Karadeniz | “A democracia também chegou ao assassínio por encomenda!”

(continuação)

Não sei como é que se consegue viver bem consigo mesmo depois de se fazer mal a alguém?! Eu arrasto a culpa por males que fiz, e nada que se compare com isso…

Tu não vives bem contigo, não é pelo mal que fizeste ou deixaste de fazer, Paulo! Tu não vives bem contigo, porque é essa a tua natureza. Tu e as pessoas como tu vivem num mundo paralelo: um mundo onde se julgam responsáveis pelo que acontece.

E não somos todos responsáveis pelo que acontece?

Não! O facto de eu ter sido um assassino profissional, aconteceu apenas porque era uma possibilidade de profissão como outra qualquer. Se ninguém pagasse tanto dinheiro pelos meus serviços, eu não teria tido a vida que tive. É o mesmo que hoje se passa com os cantores pop, as top model e os jogadores de futebol. Ainda muito antes das crianças saberem quem são, já querem vir a ser cantores ou jogadores de futebol, porque ganham muito dinheiro e são reconhecidos por toda a gente.
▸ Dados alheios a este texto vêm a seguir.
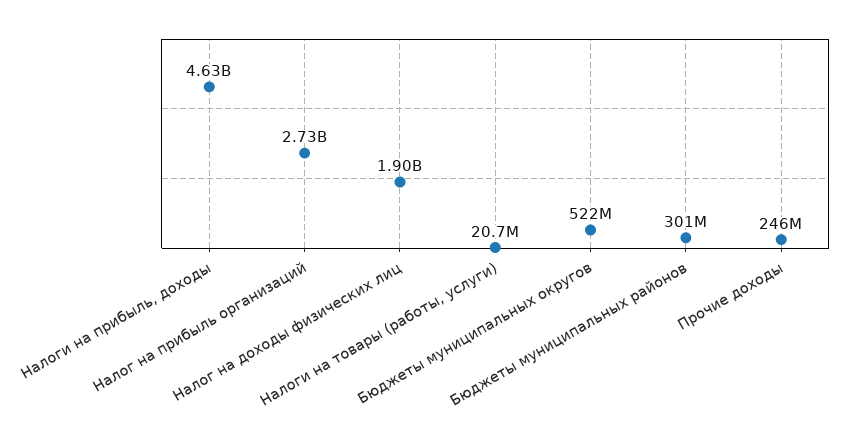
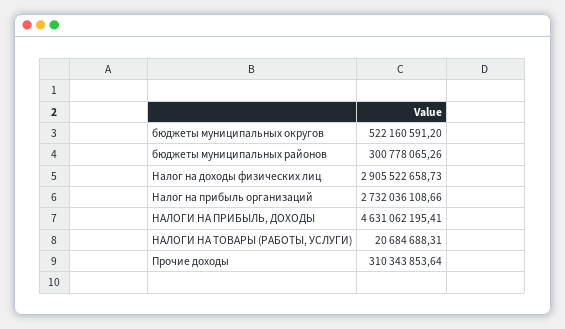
Налог на доходы физических лиц: 1900000000 -> 2905522658.73
Прочие доходы: 246000000 -> 310343853.64

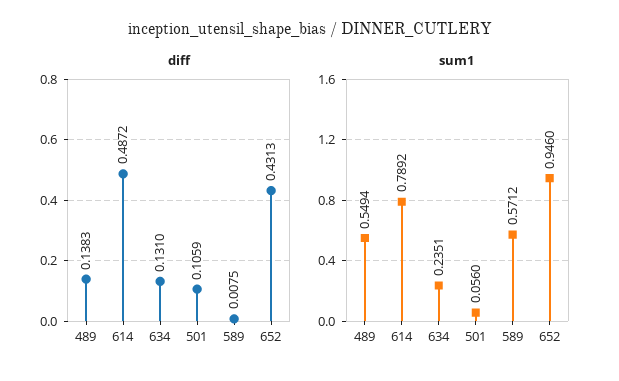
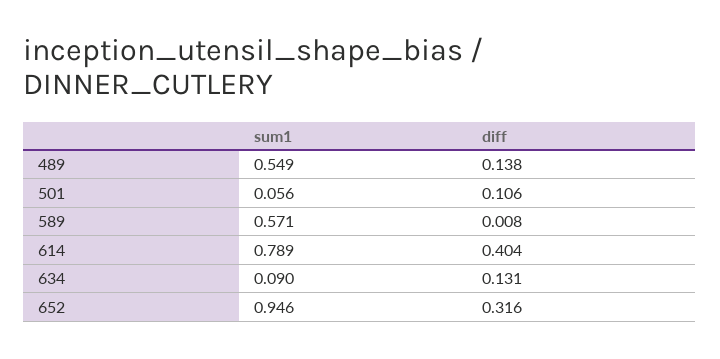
diff, 614: 0.4872 -> 0.404
diff, 652: 0.4313 -> 0.316
sum1, 634: 0.2351 -> 0.09

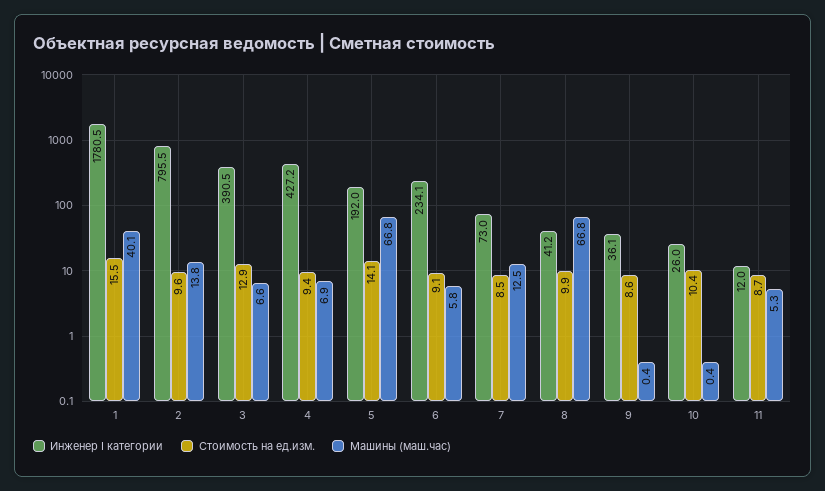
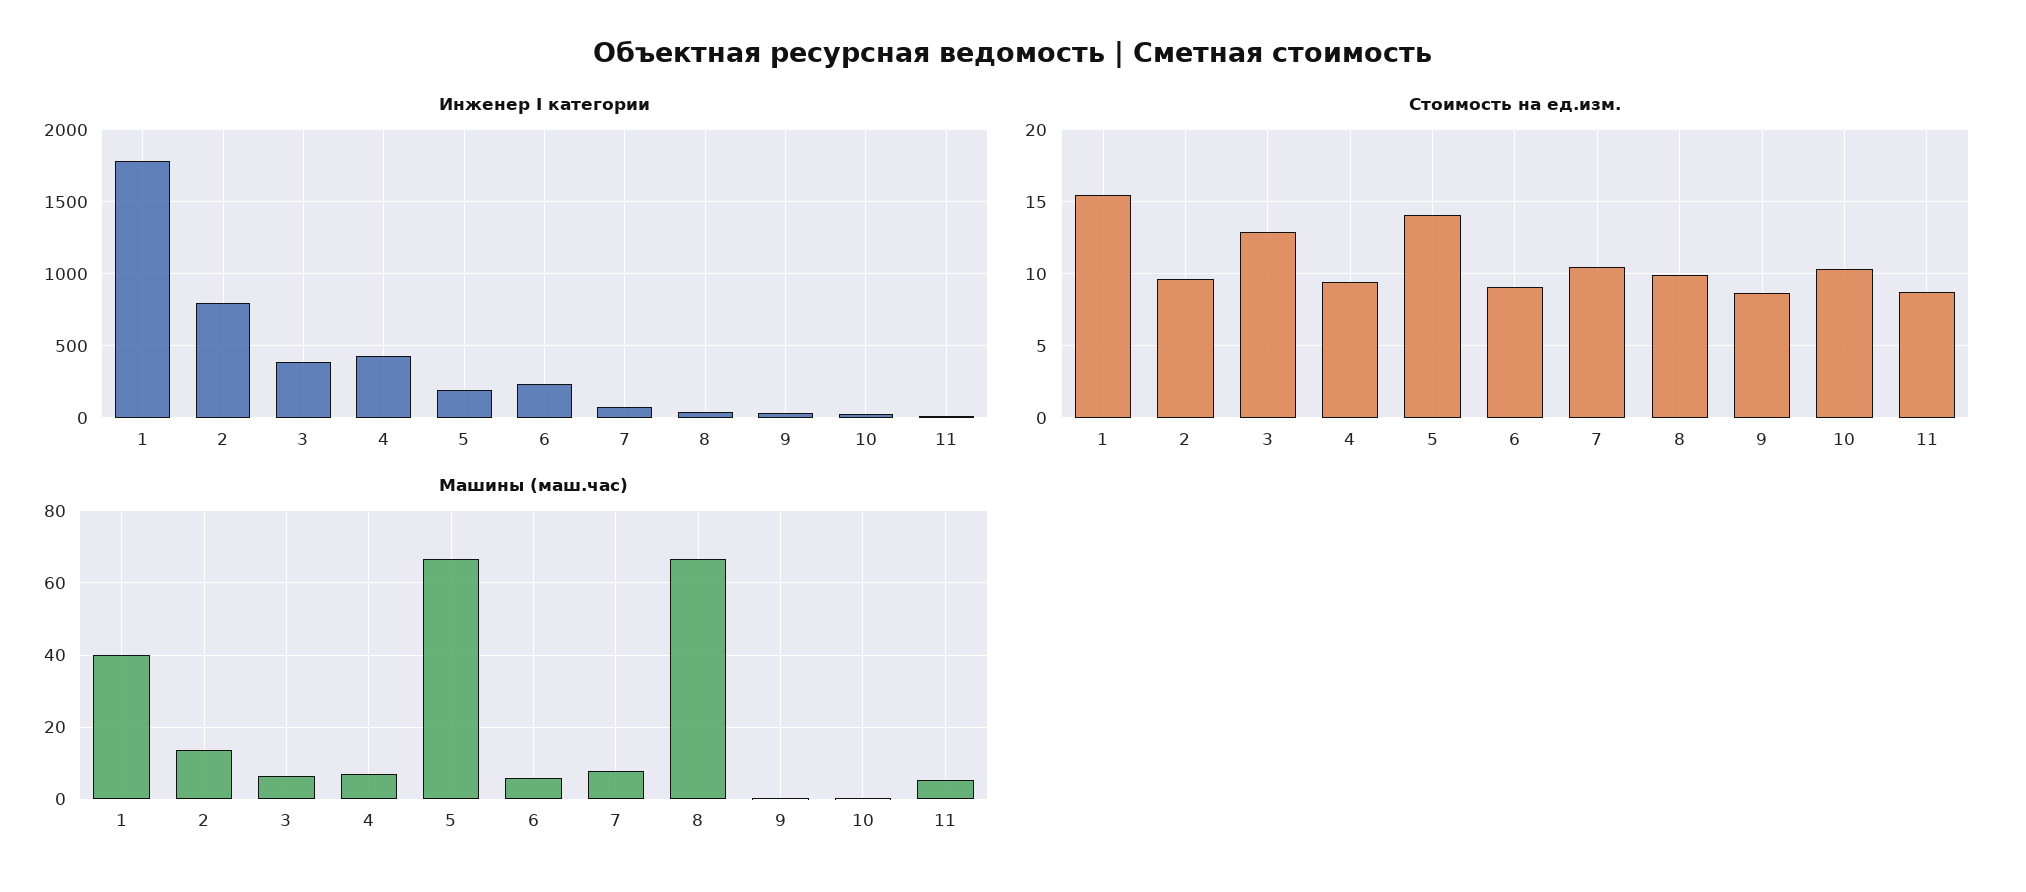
Стоимость на ед.изм., 7: 8.5 -> 10.5
Машины (маш.час), 7: 12.5 -> 8

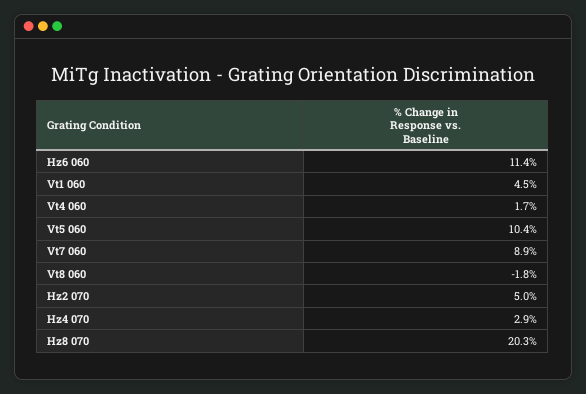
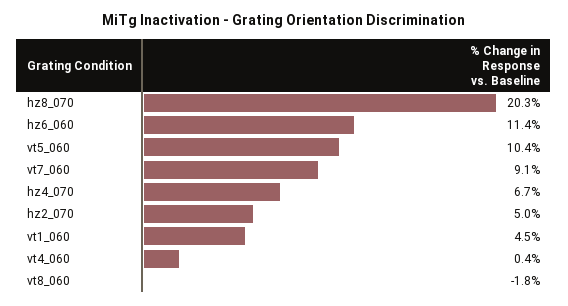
Vt4 060: 1.7 -> 0.4
Vt7 060: 8.9 -> 9.1
Hz4 070: 2.9 -> 6.7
Porque é que nunca se falou de si, como por exemplo se falou do Chacal?

Muito simplesmente porque nunca cometi um erro sequer! Nunca cheguei a ser procurado, porque nunca cheguei a pisar os calos de quem não devia. O mesmo já não se pode dizer do Chacal, como sabemos. O problema dele, e que acabou por derrotá-lo, era a sua vaidade. Quando se anda nesta profissão, tem de se ter a consciência de que o mundo não pode saber de nós. Era como se tu escrevesses um livro magnífico, mas que ninguém o fosse ler; ou então um grande cantor que nunca quisesse cantar para ninguém.

É portanto uma profissão ao contrário deste nosso tempo, em que toda a gente quer ser reconhecida pelo mundo, nem que seja por cantar pior do que todos os outros!

Exactamente! (risos)

Nessa profissão em que se tem necessariamente de ser o melhor e de não se ser reconhecido (e quanto melhor, menos reconhecido), o Karadeniz conheceu ou soube de alguns colegas seus, cujos nomes não tenham chegado a público, ao contrário do Chacal?

Claro! O melhor de todos nós era provavelmente o Jesuíta! Um belga que havia passado pela Legião Estrangeira, na sua juventude, e que falava na perfeição imensas línguas. Teve, tal como eu, uma educação privilegiada. E há que ver uma coisa, Paulo: o Chacal não era um assassino profissional, mas um terrorista, e nunca foi meu contemporâneo. Abandonei a actividade em meados dos anos 60 e ele começou no início ou em meados de 70. De qualquer modo, repito, o Chacal era um terrorista, não um profissional.

Mas então qual é realmente a diferença? O que é que faz com que o Chacal tenha sido um terrorista e não um assassino profissional?!

Já te disse que o terrorista mata indiscriminadamente e, também, muitas das vezes por convicções, sejam elas políticas, religiosas ou nacionalistas. O assassino profissional mata apenas aquele por que foi pago, embora as coisas hoje já estejam muito diferentes do meu tempo!

Diferentes, como?

Para além de toda a tecnologia que existe e que não existia no meu tempo, hoje também há muita gente a matar por cinco tostões. Hoje já qualquer um é assassino profissional, tem trabalhos encomendados por dá cá aquela palha! A democracia também chegou ao assassínio por encomenda! Toda a gente, hoje, à menor dificuldade com alguém, paga para que se mate. Dantes não era assim, só se mandava matar gente importante! E isto faz com que seja muito difícil distinguir entre terroristas, arruaceiros e assassinos profissionais.

Mas continua a haver os verdadeiros assassinos profissionais, como o Karadeniz?

Julgo que sim! Até porque a queda do comunismo pôs muita gente especializada no desemprego, e nem todos se devem ter dedicado aos tráficos e às máfias. Por outro lado, continua a haver pessoas importantes que têm de ser mortas, sem que se corra o menor risco de ficar implicado, e não tenhamos quaisquer dúvidas que estes trabalhos só podem ser levados a cabo por quem saiba ser eficiente e discreto.